Night Gallery is excited to present Eurydice, a solo exhibition by Kandis Williams. The exhibition is devoted to her performance and video work of the same name, made and presented in site-responsive iterations from 2018 to 2020 and completed in 2021 as a two-channel video installation. The exhibition is concurrent with two other major presentations of Williams’ work currently on view in Los Angeles: a presentation of her collage work in the Made in L.A. Biennial at the Hammer Museum and Huntington Libraries, and an exhibition devoted to her publishing company Cassandra Press at LAXART. Night Gallery’s exhibition highlights the place of video and performance in Williams’ practice, adding to the current citywide celebration of one of contemporary art’s great voices of inquiry and dissent.

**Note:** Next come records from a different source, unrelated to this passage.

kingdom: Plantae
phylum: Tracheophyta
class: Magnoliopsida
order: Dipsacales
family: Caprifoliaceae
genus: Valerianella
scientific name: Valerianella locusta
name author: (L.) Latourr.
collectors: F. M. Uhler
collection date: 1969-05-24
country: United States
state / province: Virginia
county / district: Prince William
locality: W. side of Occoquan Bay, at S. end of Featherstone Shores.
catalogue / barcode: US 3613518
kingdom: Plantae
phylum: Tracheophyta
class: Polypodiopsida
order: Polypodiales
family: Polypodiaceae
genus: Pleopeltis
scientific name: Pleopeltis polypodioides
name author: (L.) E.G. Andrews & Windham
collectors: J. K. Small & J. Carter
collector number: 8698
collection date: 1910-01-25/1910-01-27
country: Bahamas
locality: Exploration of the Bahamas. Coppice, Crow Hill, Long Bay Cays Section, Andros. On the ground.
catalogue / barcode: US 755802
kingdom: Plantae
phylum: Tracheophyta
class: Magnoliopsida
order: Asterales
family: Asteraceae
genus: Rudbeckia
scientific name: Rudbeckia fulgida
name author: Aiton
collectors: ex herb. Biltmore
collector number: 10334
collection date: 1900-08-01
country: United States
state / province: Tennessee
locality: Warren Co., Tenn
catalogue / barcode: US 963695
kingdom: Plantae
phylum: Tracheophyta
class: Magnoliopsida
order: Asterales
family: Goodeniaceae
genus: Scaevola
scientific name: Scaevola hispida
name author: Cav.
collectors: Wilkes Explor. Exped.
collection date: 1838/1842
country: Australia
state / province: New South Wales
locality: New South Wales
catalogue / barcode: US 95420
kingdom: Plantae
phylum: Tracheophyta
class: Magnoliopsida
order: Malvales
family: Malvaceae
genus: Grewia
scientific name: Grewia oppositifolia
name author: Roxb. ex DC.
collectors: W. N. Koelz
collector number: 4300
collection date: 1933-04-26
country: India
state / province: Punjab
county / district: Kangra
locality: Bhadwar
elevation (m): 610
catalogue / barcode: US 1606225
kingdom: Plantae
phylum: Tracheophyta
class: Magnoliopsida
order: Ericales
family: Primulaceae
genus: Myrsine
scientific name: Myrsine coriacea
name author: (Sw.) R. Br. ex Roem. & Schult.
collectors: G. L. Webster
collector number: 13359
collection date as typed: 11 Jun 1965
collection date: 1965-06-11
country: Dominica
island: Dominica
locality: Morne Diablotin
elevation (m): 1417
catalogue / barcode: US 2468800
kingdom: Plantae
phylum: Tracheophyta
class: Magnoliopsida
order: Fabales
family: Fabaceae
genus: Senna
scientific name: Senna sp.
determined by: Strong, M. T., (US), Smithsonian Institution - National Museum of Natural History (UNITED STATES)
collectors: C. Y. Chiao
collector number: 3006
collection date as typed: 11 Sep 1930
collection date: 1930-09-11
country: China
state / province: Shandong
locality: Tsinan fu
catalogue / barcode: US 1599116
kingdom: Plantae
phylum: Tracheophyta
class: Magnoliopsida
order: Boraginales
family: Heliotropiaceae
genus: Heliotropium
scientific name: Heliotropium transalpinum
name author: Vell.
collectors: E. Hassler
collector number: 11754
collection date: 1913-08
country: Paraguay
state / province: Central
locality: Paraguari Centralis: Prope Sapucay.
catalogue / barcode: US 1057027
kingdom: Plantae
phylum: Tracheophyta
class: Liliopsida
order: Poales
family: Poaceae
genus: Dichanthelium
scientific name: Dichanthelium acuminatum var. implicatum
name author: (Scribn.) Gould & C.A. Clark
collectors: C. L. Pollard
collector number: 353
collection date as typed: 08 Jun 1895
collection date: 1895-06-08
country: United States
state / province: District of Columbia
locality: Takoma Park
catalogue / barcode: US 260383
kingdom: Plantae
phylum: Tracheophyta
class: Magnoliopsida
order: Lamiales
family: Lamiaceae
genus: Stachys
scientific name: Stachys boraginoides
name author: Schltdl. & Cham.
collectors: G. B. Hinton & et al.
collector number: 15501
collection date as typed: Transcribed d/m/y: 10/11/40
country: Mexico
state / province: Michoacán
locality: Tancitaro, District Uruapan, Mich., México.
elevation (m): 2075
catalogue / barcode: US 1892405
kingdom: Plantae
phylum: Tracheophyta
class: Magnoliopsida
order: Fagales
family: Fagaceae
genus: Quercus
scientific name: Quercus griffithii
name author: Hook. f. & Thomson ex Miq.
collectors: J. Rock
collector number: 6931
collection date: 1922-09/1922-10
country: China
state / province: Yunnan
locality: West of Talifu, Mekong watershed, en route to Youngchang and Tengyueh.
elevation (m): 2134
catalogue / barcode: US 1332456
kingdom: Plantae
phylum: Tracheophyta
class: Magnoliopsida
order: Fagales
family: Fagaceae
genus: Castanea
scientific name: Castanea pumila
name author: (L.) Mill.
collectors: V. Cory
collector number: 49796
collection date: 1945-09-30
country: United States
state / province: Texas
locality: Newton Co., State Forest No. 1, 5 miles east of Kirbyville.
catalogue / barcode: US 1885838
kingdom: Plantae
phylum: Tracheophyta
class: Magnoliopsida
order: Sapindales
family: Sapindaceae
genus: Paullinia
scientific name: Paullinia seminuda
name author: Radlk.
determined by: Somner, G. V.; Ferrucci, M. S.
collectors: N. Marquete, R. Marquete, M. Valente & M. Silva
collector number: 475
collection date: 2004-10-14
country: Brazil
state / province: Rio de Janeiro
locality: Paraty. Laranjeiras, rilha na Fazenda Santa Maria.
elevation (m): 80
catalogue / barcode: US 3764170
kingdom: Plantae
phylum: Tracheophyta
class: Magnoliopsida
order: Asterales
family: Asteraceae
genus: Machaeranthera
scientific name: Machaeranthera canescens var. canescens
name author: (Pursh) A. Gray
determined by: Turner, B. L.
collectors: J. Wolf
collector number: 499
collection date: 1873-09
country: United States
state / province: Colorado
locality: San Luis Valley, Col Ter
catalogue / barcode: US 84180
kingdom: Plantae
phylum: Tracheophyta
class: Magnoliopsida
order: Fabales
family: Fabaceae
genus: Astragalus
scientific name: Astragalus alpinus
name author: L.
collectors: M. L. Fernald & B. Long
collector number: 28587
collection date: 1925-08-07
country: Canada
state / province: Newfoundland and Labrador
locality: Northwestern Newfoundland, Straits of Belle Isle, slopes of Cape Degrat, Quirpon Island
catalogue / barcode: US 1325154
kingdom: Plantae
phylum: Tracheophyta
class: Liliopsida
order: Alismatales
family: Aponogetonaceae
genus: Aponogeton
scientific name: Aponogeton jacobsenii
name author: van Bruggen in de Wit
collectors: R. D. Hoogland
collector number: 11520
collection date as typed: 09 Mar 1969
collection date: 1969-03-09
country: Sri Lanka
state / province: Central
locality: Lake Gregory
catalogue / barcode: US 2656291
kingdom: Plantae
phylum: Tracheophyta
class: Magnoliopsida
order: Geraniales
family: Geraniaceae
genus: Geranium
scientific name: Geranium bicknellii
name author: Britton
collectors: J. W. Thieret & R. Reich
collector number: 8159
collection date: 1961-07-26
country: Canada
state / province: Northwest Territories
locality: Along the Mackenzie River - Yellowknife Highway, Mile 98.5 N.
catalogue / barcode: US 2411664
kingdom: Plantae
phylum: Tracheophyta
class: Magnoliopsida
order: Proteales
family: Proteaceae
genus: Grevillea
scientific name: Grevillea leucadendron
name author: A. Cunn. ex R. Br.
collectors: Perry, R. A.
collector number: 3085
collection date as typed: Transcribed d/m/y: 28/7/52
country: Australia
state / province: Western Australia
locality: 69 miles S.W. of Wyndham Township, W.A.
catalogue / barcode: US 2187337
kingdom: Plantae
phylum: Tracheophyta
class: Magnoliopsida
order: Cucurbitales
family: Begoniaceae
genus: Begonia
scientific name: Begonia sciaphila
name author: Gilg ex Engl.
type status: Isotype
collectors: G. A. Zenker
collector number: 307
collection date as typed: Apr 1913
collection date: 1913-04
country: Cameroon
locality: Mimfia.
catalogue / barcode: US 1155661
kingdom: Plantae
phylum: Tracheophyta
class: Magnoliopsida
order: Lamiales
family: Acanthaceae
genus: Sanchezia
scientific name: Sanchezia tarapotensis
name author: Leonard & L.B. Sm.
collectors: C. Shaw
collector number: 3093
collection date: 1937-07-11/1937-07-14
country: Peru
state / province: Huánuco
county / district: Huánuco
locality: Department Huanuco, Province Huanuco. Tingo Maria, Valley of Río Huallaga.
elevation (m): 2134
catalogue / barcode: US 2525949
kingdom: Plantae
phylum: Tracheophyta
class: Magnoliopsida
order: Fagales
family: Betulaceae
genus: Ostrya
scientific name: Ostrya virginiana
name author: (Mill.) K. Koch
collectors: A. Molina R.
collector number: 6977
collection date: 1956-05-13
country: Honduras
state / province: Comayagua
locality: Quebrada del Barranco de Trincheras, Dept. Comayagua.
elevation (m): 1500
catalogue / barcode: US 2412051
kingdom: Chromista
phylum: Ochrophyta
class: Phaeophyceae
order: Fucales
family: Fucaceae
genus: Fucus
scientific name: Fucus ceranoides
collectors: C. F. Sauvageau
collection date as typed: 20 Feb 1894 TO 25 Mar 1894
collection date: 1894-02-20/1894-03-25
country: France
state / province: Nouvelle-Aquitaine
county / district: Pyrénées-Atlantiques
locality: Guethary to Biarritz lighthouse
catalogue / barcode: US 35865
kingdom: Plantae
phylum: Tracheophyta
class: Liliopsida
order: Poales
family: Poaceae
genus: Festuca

Williams’ Eurydice is an immersive two-channel video installation which includes footage of performances by the same name. These performances take the Greek myth of Eurydice as their starting point: Eurydice, daughter of the god Apollo, is sent to the underworld but offered rescue by her lover, Orpheus, under the condition that he not look at her until they have left. Despite his great journey to save Eurydice, Orpheus is unable to resist looking back at her, and she is immediately condemned back to eternity in Hell, lost in the act of being seen. Williams’ project revisits the myth’s dynamics of spectatorship and agency to explore the status of the Black figure as a symbol, co-opted in an immediate cycle of fetishization and erasure. Drawing from psychoanalyst Bracha Ettinger’s structure of the “matrixial gaze,” the system of discontinuous influences from which we develop senses of identity, Williams surrounds the viewer with layered and contrasting images, challenging intuitive processes of reconciliation by embracing or rejecting a logic of coherence. Within these schema of representation and rupture, the viewer is left to their own devices, asked at once to draw from and discard the frameworks by which we make meaning of what we see. The footage included in Eurydice is taken from performances at Gesu Cathedral, Montreal, Canada; Blum and Poe, Los Angeles; Navel, Los Angeles; FRAGILE, Berlin, Germany; and the Counterpublic Triennial in St. Louis, MO.
Through photographic, theatrical, and filmic juxtapositions, Williams' practice exposes the oppressive logics and conceptual ruptures latent within perceptual experience. Employing quotation to achieve both resonance and dissonance, her work lays bare the violent mechanisms through which the Black body becomes a racial apparatus. Responding to disparate discourses including psychoanalysis, critical race theory, semiotics, and social psychology, Williams’ work at once incorporates and disassembles divergent schools of thought in a broader project of unfounding the intuitive associations from which we construct our notions of history, society, and identity.
Kandis Williams (b. 1985, Baltimore, Maryland) has recently exhibited at the KW Institute for Contemporary Art, Berlin; Simon Lee, New York, NY; the Underground Museum, Los Angeles, CA; the Frye Art Museum, Seattle, WA, and Ficken 3000, Berlin, Germany, among others, as well as recent exhibitions devoted to her publishing company Cassandra Press at Luma Westbau, Zurich, and LAXART, Los Angeles. In Fall 2020, the Institute for Contemporary Art at Virginia Commonwealth University opened Kandis Williams: A Field, a multi-stage solo exhibition curated by Amber Esseiva, which will run through Fall 2021 as part of the museum’s Provocations commission series. Williams is featured in the 2020/2021 edition of the Made in LA Biennial at the Hammer Museum and Huntington Libraries, Los Angeles, CA. Her work is included in the permanent collection of the Hammer Museum, Los Angeles, CA and the Julia Stoschek Collection, Berlin, Germany. In addition to her visual arts practice, Williams' performances have been mounted in institutions across the world. She is the recipient of the 2021 Grants to Artists award, presented by the Foundation for Contemporary Arts, New York. Also in Los Angeles, her work is currently on view in I Like LA and LA Likes Me: Joseph Beuys at 100 at Track 16 Gallery. In Fall 2021, Williams will present the inaugural presentation at the new David Zwirner exhibition space 52 Walker programmed and led by Director Ebony L. Haynes.